:: TEXT PASSAGE ::

Op I’ve read all your updates and just can’t understand why you would stay with a man who told another woman that he loved her. He fucked her for sure, don’t let him lie to you about that. But for me it would be that he said that he loved her Sad

Pacif1cDogwood · 02/09/2020 16:35

The best predictor of future behaviour is past behaviour.

I completely recognise your 'I love him but I hate him' sentiment.

I am 5 years down the line of first finding out about 4 years of cheating and 3 years since he cheated again and we separated then.
It has been difficult and I did not sleep for a year. We had 25 years of joint finances and young kids to consider. We are just about to reach the point of divorce.
And you know what? I am a new woman - I am devastated that the man I though I had married and I had fully committed to is not the man I thought he was (with hindsight there were lots of signs of his weaknesses) and that my marriage was not what I thought it was. But - I can see the silver lining of making my own decisions.

People tell you who they are - we just have to listen. And I certainly did not listen for years.

V best of luck Thanks

MsDogLady · 02/09/2020 19:59

Your H lacks integrity and empathy. He treated you with contempt and allowed you to suffer. He even enlisted OW to help him trick and manipulate you.

His dishonesty prevails. He is still making a mockery of you by refusing to come clean. This fundamental disrespect is a malignancy that makes rebuilding impossible. Why are you tolerating his utter contempt? He seems confident that he will suffer no real consequences for his devaluation of you and the children.

Couples counseling would be futile, as he would manipulate the sessions with his lying and minimizing.

I’m sorry, OP, but he is a very bad bet.

Closetbeanmuncher · 02/09/2020 21:56

We both are trying

Incorrect - you whilst he doesn't even have the balls and respect for you to be honest about how far it went.

Realistically there isn't much hope in this being resolved as he is still mugging you off and expecting it to be brushed under the carpet.

Sorry OP.

Closetbeanmuncher · 02/09/2020 21:57

*you are trying

willowmelangell · 02/09/2020 22:02

He doesn't want to tell the truth about how deeply he feels about the OW. He wants to keep the secrets and fantasy to himself and not have to expose it to real life.
Sorry OP, he seems half hearted.

Angryconfused · 04/09/2020 05:49

Everyone, thanks so much for your responses and words of encouragement and love.

Have a time now to respond with more details.

  1. her husband is very rich and she doesn’t want to leave himself. She told her husband that the “affair” was fizzling out and was ending when we found out.

:::
:: THE DATA ::

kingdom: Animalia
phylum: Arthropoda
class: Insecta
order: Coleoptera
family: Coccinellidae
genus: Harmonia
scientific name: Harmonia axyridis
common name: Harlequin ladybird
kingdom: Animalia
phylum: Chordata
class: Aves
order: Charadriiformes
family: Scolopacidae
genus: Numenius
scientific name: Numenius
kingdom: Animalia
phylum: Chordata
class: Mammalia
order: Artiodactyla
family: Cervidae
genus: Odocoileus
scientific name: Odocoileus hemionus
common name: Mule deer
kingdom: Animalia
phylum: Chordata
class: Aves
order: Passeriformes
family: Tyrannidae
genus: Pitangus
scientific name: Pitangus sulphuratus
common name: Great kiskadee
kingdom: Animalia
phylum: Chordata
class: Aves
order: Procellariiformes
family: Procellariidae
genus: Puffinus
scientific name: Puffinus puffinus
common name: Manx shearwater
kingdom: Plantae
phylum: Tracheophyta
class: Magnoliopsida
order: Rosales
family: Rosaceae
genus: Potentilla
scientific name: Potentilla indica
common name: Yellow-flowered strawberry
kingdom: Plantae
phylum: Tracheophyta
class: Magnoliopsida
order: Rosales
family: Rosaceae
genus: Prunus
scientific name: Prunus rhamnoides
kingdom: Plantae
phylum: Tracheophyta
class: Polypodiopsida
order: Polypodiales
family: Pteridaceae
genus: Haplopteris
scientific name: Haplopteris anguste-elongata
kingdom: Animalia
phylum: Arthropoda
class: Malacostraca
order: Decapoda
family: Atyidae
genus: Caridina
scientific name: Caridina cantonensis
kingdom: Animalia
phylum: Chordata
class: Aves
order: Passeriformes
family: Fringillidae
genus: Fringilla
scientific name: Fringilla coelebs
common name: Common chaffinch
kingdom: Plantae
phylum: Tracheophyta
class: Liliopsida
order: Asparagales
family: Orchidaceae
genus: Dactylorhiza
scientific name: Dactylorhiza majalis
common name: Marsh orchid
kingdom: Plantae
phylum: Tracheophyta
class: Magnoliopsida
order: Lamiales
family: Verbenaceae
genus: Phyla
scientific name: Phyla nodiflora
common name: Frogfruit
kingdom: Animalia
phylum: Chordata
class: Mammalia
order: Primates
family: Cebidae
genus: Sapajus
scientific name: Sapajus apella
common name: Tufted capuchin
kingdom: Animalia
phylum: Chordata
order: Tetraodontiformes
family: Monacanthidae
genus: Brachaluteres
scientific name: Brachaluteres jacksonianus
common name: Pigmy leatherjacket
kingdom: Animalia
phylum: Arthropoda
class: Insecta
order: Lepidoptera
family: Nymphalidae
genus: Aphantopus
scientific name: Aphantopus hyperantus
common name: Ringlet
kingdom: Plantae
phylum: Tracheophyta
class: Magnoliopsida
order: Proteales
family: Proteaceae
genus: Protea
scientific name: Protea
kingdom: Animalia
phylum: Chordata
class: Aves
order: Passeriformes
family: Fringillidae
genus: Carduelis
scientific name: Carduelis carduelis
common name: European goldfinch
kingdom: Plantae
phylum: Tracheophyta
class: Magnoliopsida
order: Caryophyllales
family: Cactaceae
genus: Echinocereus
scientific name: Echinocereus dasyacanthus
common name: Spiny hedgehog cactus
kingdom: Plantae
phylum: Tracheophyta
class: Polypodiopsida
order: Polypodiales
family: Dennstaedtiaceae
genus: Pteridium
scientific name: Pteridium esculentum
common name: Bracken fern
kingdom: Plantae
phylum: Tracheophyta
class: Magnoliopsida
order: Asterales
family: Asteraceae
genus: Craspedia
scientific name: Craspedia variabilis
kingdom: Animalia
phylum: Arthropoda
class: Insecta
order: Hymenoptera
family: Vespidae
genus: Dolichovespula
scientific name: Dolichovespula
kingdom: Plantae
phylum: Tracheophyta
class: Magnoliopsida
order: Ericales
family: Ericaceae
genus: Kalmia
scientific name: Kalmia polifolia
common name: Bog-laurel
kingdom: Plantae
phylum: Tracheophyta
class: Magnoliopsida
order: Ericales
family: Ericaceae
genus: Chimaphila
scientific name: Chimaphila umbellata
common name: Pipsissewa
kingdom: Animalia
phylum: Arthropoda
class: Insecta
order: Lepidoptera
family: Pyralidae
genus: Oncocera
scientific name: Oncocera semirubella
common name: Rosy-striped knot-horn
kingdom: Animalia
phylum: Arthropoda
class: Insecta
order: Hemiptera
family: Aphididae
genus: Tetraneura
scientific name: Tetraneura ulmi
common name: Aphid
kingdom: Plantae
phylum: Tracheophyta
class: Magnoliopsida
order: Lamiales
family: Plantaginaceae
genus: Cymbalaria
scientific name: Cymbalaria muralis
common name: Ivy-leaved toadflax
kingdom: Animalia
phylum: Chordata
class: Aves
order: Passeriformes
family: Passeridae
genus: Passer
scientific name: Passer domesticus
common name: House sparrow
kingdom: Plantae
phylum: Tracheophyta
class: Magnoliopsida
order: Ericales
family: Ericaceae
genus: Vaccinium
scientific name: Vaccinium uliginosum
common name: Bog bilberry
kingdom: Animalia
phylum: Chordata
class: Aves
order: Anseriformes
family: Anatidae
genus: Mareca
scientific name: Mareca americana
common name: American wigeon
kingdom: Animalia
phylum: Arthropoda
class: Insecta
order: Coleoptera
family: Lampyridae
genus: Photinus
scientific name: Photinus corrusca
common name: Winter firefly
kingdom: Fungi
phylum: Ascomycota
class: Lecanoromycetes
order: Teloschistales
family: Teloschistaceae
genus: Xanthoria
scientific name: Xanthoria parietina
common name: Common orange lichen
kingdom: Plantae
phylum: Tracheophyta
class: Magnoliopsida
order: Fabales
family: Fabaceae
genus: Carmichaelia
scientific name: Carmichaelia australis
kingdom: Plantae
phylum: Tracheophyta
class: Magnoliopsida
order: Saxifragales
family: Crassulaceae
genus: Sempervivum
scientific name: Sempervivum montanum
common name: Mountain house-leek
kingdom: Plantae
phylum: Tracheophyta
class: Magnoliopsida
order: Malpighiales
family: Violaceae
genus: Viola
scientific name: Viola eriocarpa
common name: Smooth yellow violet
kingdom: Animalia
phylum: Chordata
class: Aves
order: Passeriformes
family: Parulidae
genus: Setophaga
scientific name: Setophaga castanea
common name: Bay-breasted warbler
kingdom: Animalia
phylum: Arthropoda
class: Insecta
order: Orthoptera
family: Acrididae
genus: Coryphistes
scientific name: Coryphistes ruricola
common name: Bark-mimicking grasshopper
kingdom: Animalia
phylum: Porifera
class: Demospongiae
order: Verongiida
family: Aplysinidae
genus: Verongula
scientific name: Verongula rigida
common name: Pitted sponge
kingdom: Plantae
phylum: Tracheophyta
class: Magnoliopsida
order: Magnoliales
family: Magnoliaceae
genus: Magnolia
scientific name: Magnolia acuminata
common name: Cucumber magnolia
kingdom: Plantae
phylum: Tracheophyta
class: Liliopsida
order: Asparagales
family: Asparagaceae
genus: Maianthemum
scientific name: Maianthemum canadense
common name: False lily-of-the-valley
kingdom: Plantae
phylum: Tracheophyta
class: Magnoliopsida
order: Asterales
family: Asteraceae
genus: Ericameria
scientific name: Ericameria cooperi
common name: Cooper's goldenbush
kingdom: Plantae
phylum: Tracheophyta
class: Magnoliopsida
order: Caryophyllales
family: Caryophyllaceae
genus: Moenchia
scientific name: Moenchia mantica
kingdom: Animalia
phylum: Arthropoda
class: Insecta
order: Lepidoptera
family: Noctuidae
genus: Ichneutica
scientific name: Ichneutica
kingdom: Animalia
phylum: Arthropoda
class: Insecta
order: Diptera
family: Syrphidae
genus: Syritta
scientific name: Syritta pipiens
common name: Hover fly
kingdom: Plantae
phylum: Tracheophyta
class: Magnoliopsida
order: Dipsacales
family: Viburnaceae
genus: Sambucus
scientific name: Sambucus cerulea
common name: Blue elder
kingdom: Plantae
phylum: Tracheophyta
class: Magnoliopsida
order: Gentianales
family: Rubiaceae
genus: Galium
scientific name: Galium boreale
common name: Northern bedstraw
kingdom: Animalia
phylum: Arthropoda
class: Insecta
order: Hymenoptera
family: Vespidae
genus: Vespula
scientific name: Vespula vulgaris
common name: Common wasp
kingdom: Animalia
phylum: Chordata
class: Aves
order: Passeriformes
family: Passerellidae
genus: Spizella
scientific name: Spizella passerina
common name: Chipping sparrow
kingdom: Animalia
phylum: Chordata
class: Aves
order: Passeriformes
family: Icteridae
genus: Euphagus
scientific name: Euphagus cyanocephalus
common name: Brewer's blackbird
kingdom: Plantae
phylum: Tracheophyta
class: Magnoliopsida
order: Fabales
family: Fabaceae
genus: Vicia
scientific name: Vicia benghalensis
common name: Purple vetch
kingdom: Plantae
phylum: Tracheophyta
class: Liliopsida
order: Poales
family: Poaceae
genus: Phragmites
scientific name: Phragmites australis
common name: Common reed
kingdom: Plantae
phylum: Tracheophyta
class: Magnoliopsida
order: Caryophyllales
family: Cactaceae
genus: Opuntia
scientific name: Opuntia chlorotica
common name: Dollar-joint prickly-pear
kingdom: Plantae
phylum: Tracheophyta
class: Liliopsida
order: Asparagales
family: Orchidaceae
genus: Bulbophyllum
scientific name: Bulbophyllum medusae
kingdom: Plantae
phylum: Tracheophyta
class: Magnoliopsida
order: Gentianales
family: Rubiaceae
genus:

:::

→ PROBLEMS AND TASKS:
(1) Answer these questions from the forum thread about the husband's affair:
(a) According to Pacif1cDogwood, how many years of joint finances had they had?
(b) What does MsDogLady say couples counseling would be, and why?
(c) What correction did Closetbeanmuncher post at 21:57?
(2) Continue the forum thread about the husband's affair from the point where it stops.

→ TASK RESULTS:
(1)
(a) 25 years.
(b) Futile, because he would manipulate the sessions with his lying and minimizing.
(c) "*you are trying"

(2)
  2. she lives in a different state than us
  3. we had 3 days of fighting and me asking questions about what he did and he was crying and begging me to not leave him
  4. he says he is very remorseful and has lost his self esteem and self worth he had
  5. I want to try because that is who I am, I want to be able to look back and can say with a clear mind that I have it a try
OP posts:
category12 · 04/09/2020 06:23

Crying and begging is cheap. Of course he doesn't want to split up, the ow doesn't want him, where's he going to go?Somewhere far less comfortable.

My ex did the crying and begging, didn't stop him cheating again.

LadyH846 · 04/09/2020 07:44

I'm sorry but I don't see how you can come back from this.

The amount of deception, gaslighting and level of seriousness of this affair (they were talking about marriage)...mean that there's no way forwards. He was trying to get you to think you were imagining it... That's some messed up shit.

You need to be kicking him out ASAP.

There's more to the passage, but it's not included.